The whole listing that follows, pictures excepted, should be printed again exactly as given.

[Material for this task — start]

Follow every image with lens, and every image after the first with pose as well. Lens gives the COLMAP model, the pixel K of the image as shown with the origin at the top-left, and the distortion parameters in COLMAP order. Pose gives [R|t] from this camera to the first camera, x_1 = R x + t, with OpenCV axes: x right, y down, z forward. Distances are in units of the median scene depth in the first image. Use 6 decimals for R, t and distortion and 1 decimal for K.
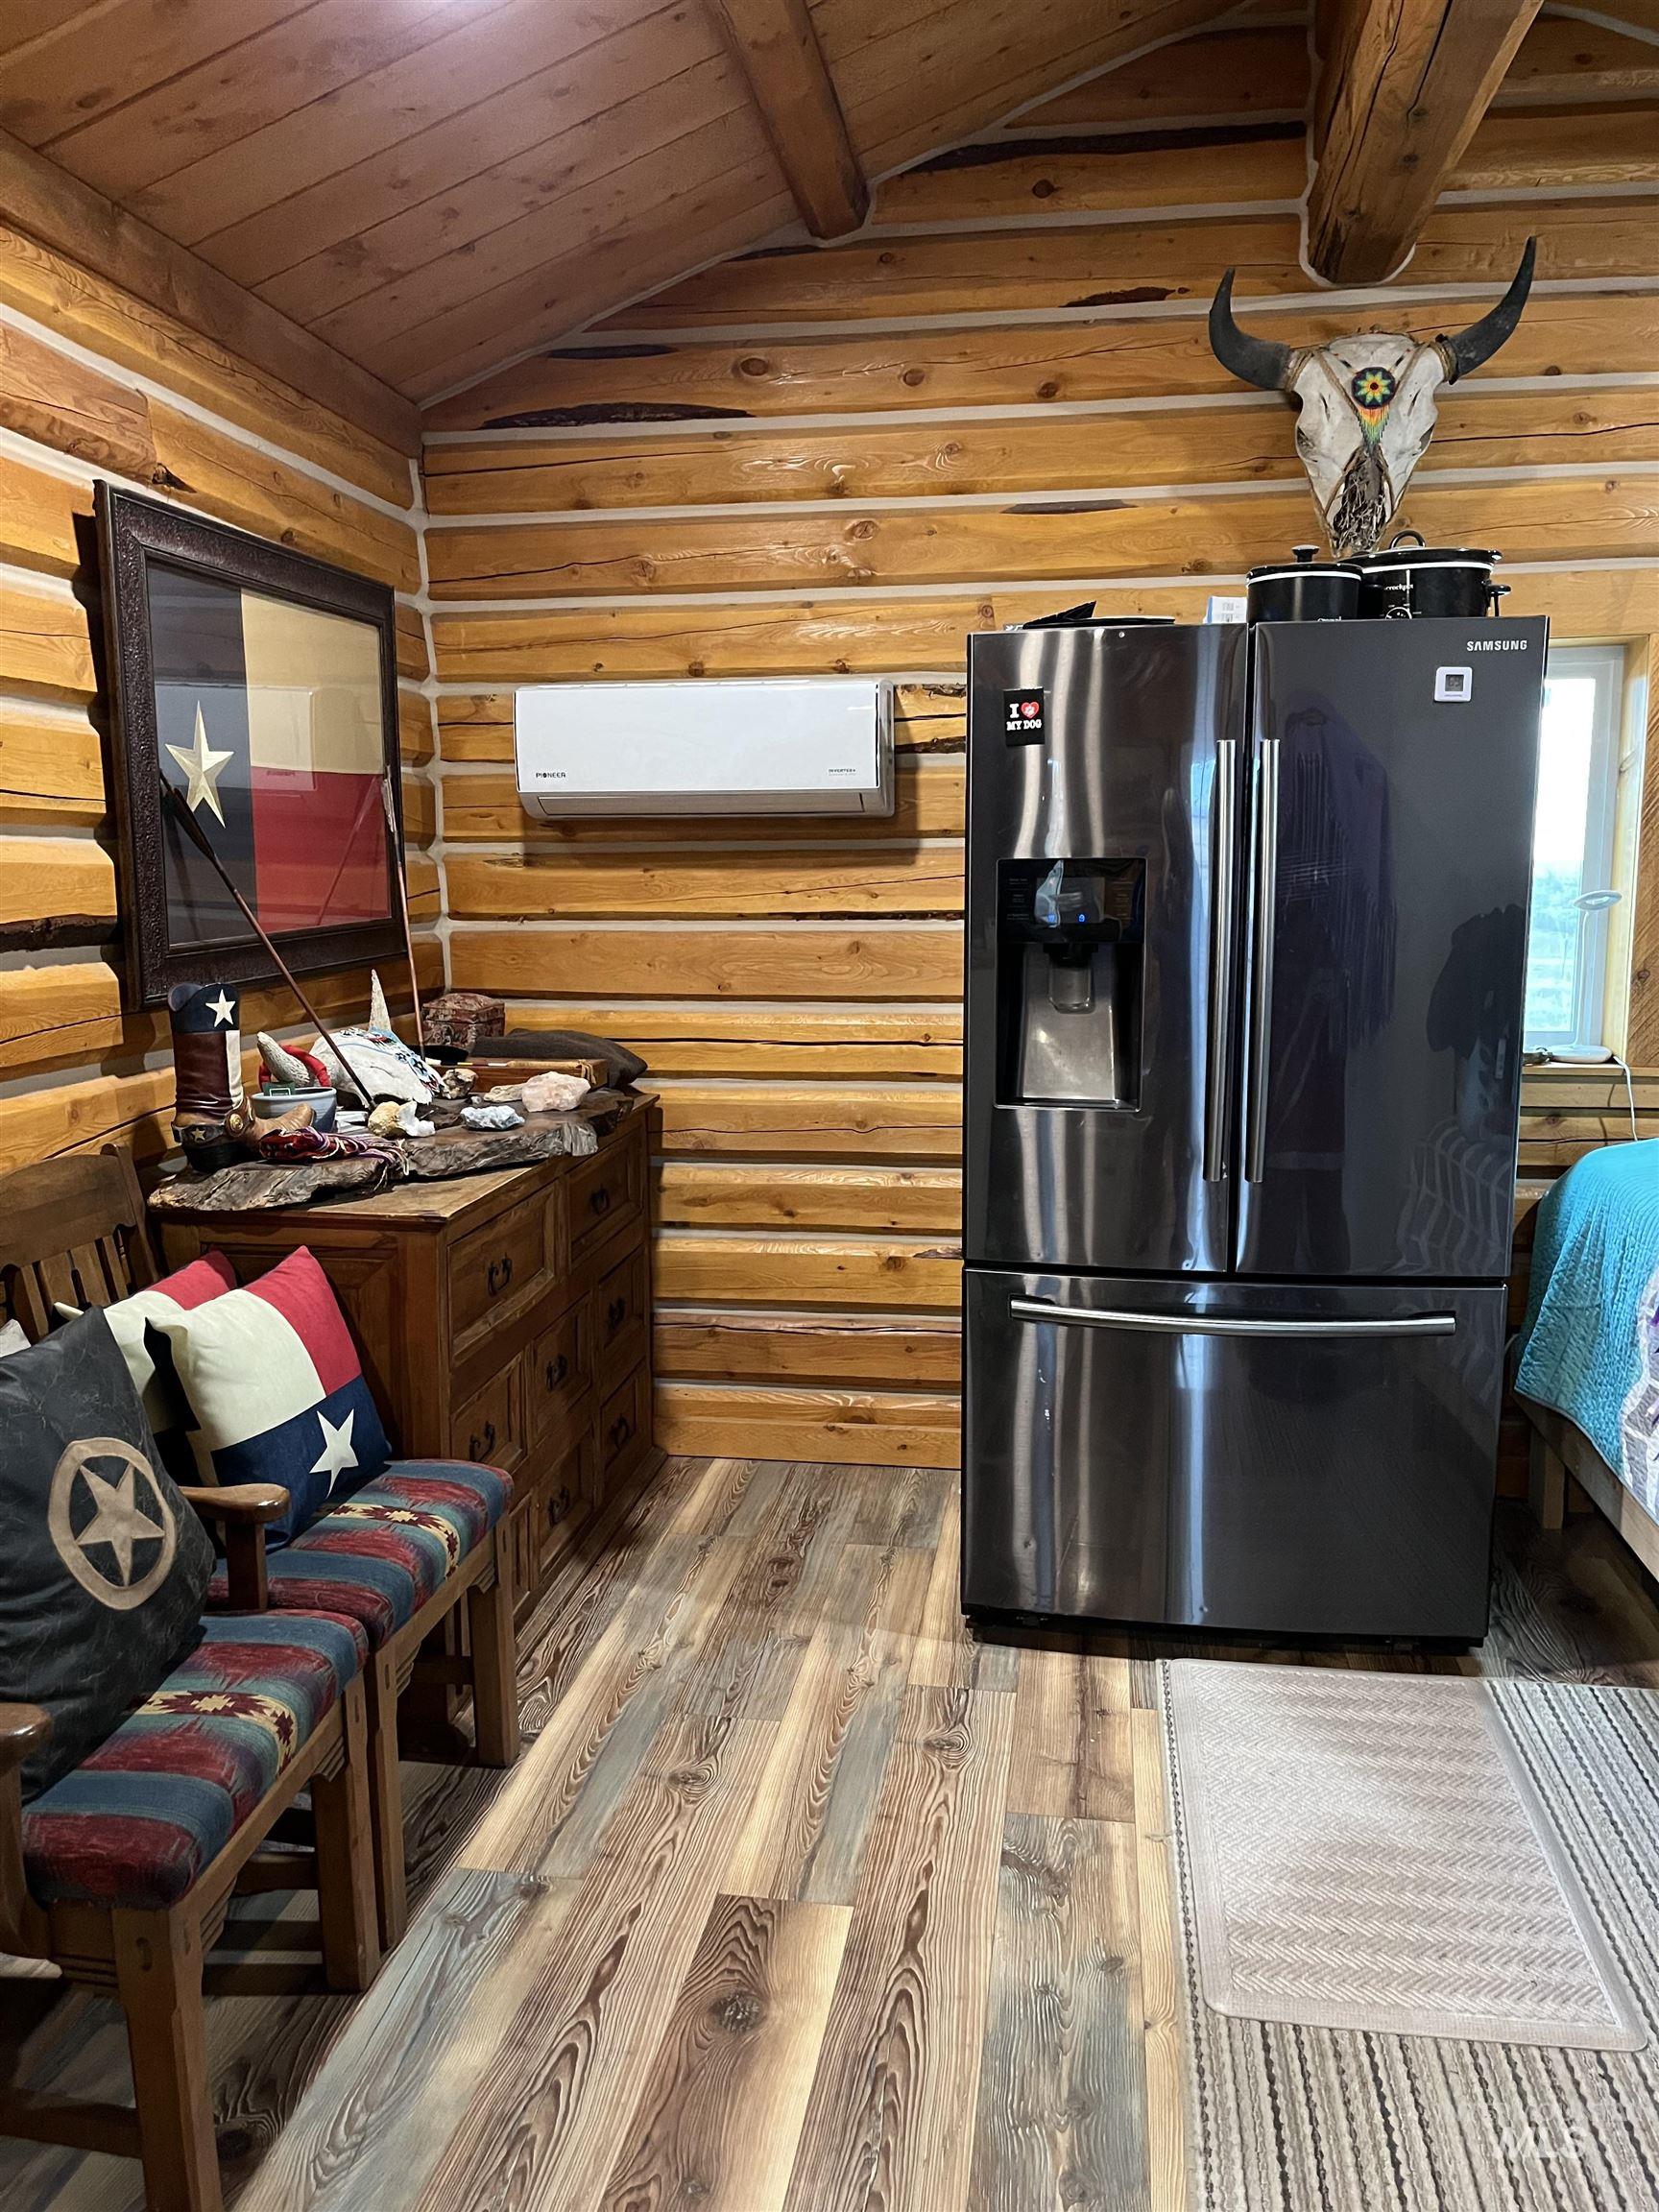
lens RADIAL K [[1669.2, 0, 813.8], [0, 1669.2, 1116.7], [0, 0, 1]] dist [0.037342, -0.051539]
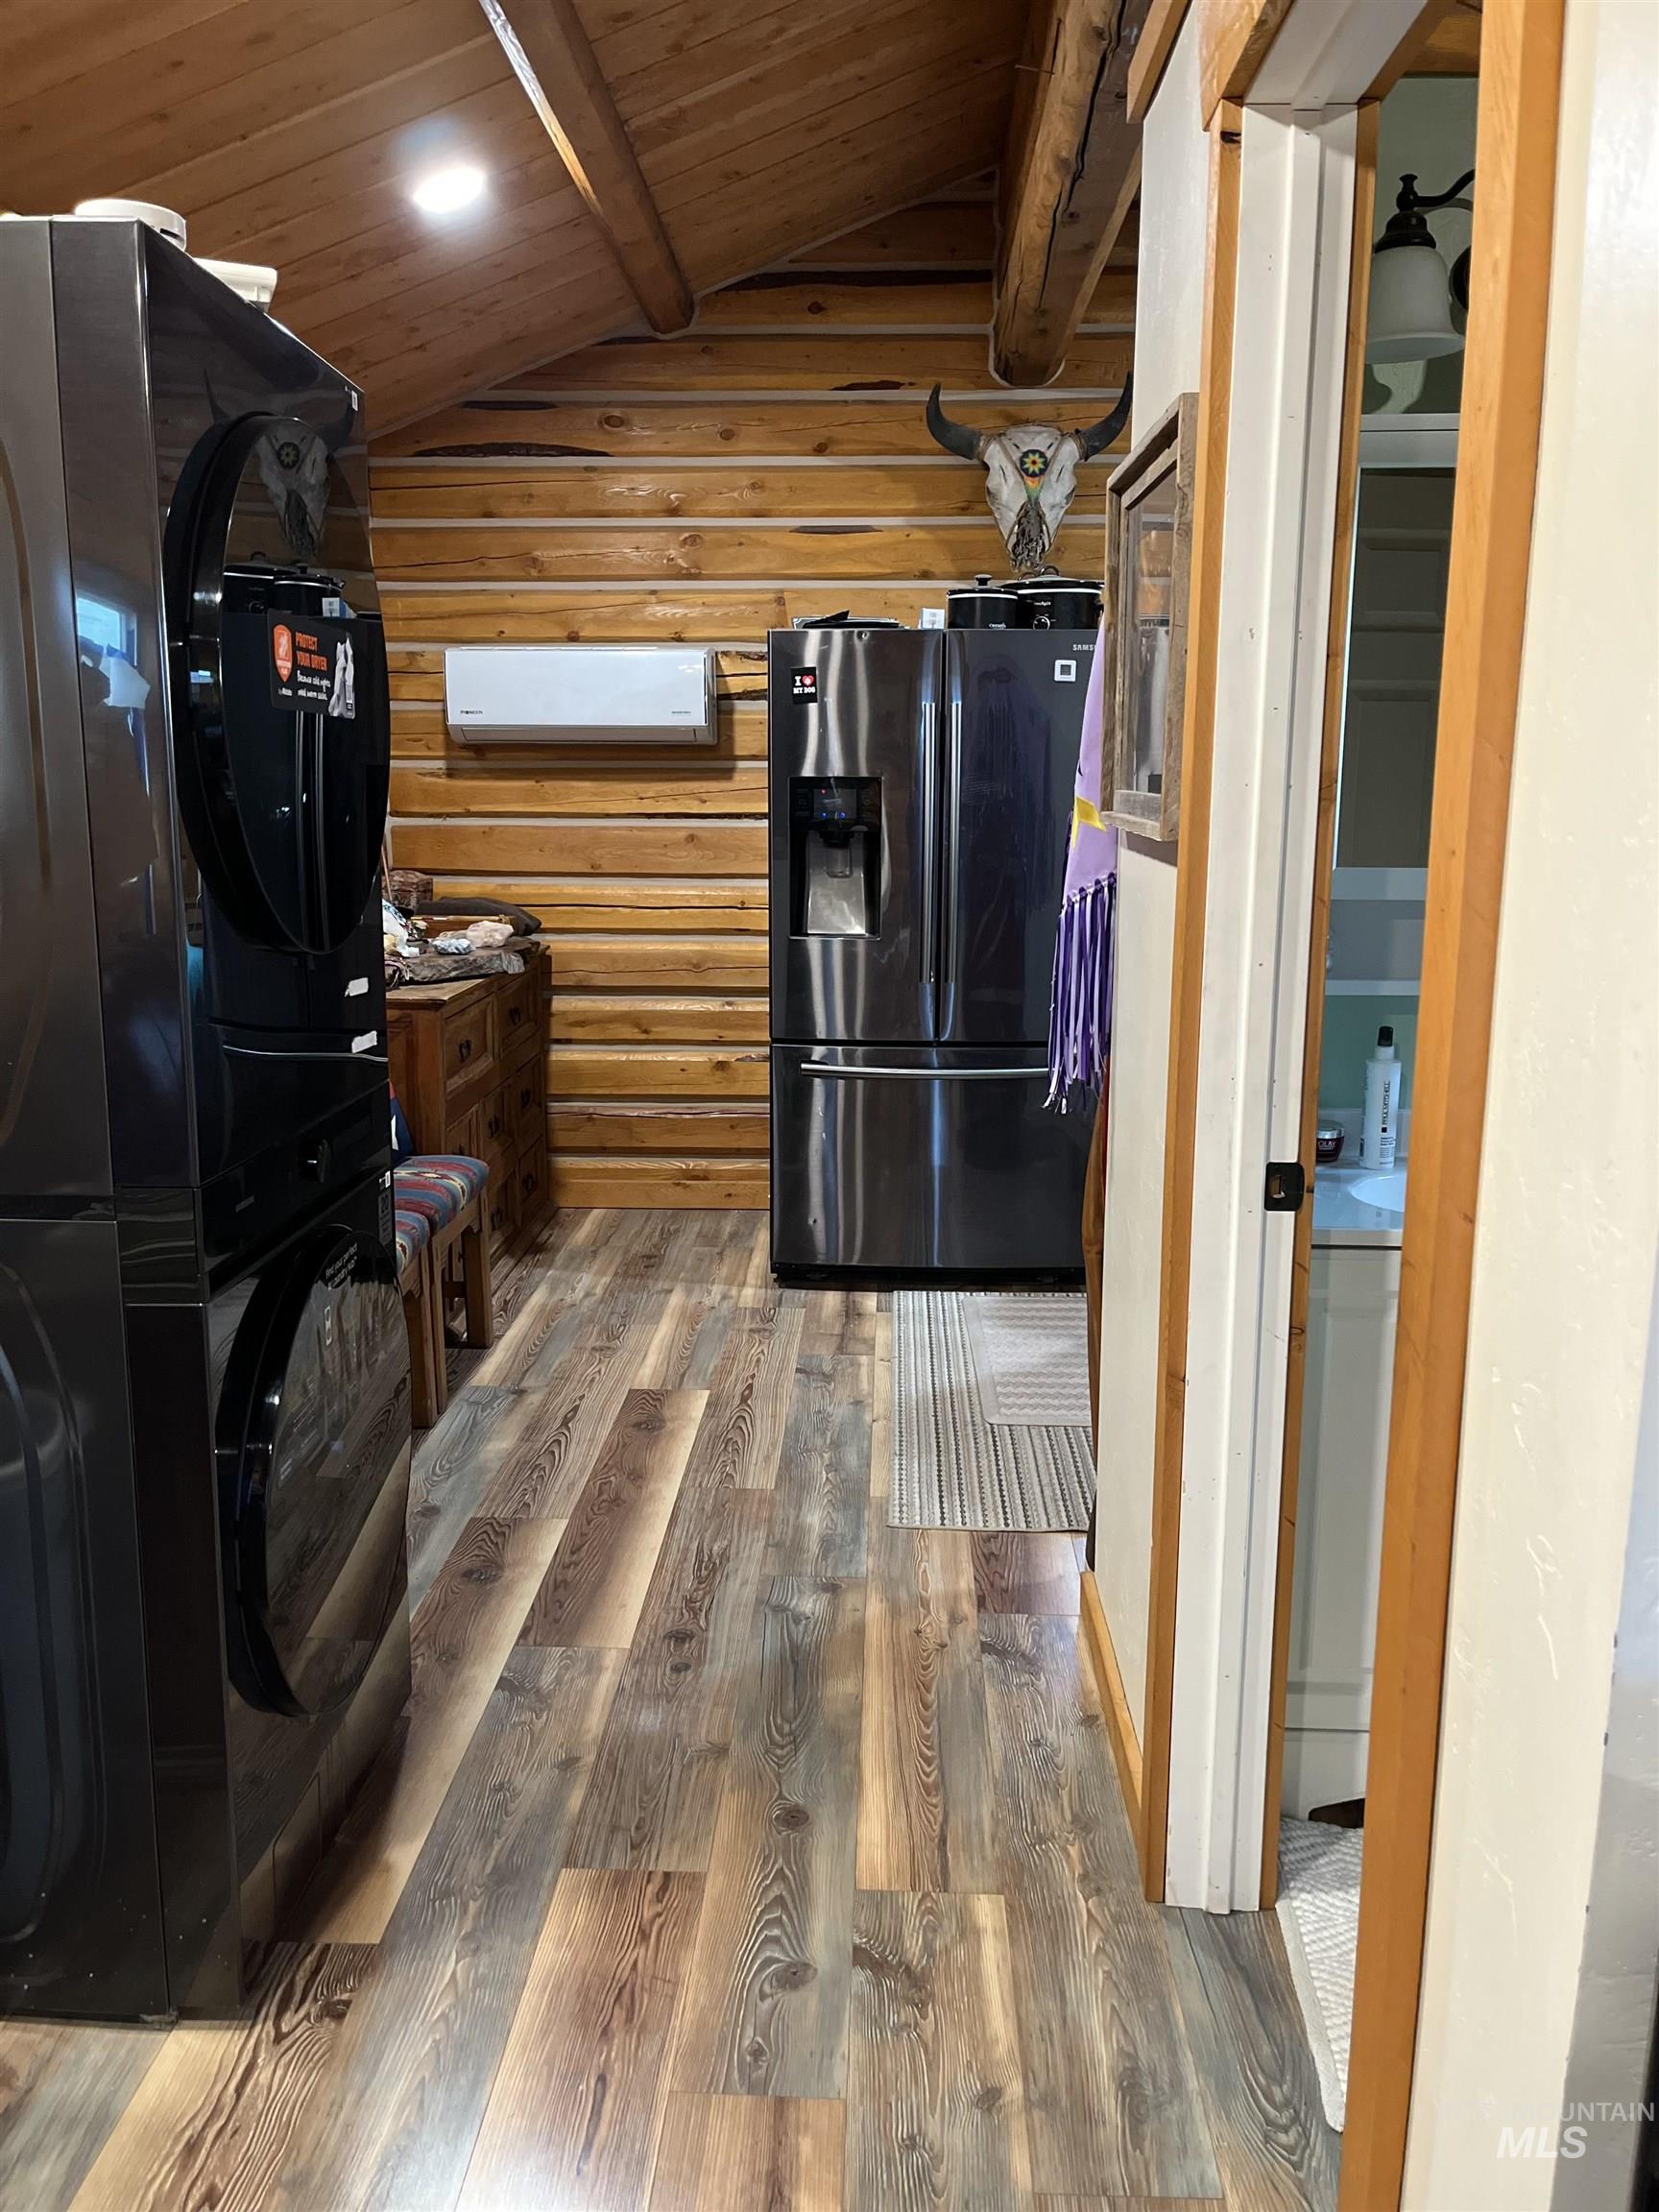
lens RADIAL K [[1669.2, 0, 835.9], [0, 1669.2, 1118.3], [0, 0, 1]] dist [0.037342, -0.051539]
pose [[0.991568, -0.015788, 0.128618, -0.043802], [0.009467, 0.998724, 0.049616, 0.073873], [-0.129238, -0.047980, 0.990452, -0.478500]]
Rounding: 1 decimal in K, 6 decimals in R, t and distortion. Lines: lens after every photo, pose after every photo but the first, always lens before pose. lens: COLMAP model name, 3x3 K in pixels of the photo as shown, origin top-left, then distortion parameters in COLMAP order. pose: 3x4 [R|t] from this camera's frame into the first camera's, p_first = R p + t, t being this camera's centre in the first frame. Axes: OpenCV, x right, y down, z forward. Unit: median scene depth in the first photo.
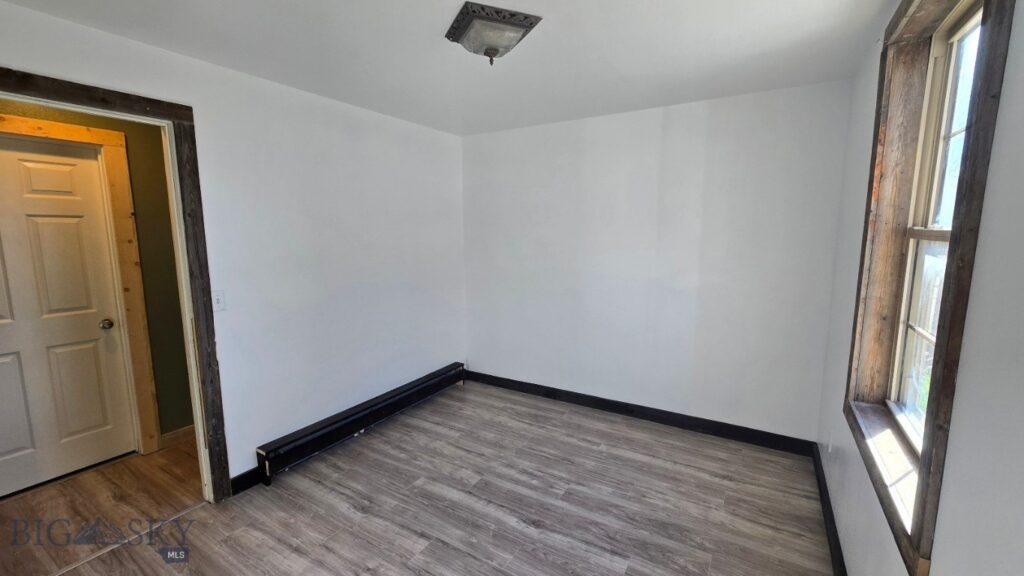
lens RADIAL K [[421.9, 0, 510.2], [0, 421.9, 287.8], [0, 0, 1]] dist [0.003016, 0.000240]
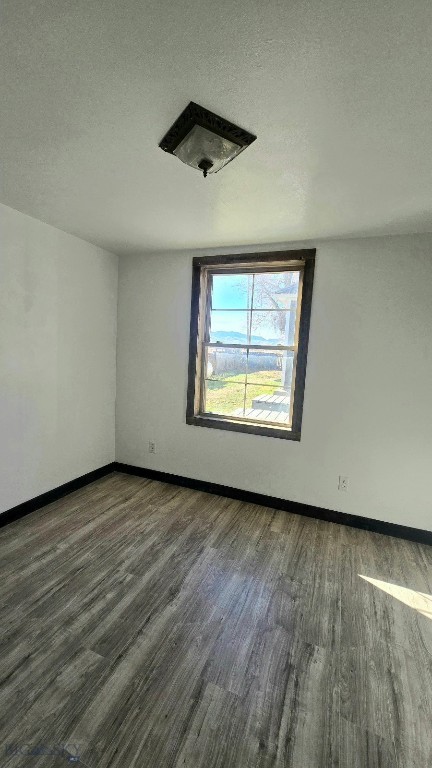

[Material for this task — finish]

◆ **Solution to this problem**:
Follow every image with lens, and every image after the first with pose as well. Lens gives the COLMAP model, the pixel K of the image as shown with the origin at the top-left, and the distortion parameters in COLMAP order. Pose gives [R|t] from this camera to the first camera, x_1 = R x + t, with OpenCV axes: x right, y down, z forward. Distances are in units of the median scene depth in the first image. Use 6 decimals for R, t and distortion and 1 decimal for K.
lens RADIAL K [[1669.2, 0, 813.8], [0, 1669.2, 1116.7], [0, 0, 1]] dist [0.037342, -0.051539]
lens RADIAL K [[1669.2, 0, 835.9], [0, 1669.2, 1118.3], [0, 0, 1]] dist [0.037342, -0.051539]
pose [[0.991568, -0.015788, 0.128618, -0.043802], [0.009467, 0.998724, 0.049616, 0.073873], [-0.129238, -0.047980, 0.990452, -0.478500]]
Rounding: 1 decimal in K, 6 decimals in R, t and distortion. Lines: lens after every photo, pose after every photo but the first, always lens before pose. lens: COLMAP model name, 3x3 K in pixels of the photo as shown, origin top-left, then distortion parameters in COLMAP order. pose: 3x4 [R|t] from this camera's frame into the first camera's, p_first = R p + t, t being this camera's centre in the first frame. Axes: OpenCV, x right, y down, z forward. Unit: median scene depth in the first photo.
lens RADIAL K [[421.9, 0, 510.2], [0, 421.9, 287.8], [0, 0, 1]] dist [0.003016, 0.000240]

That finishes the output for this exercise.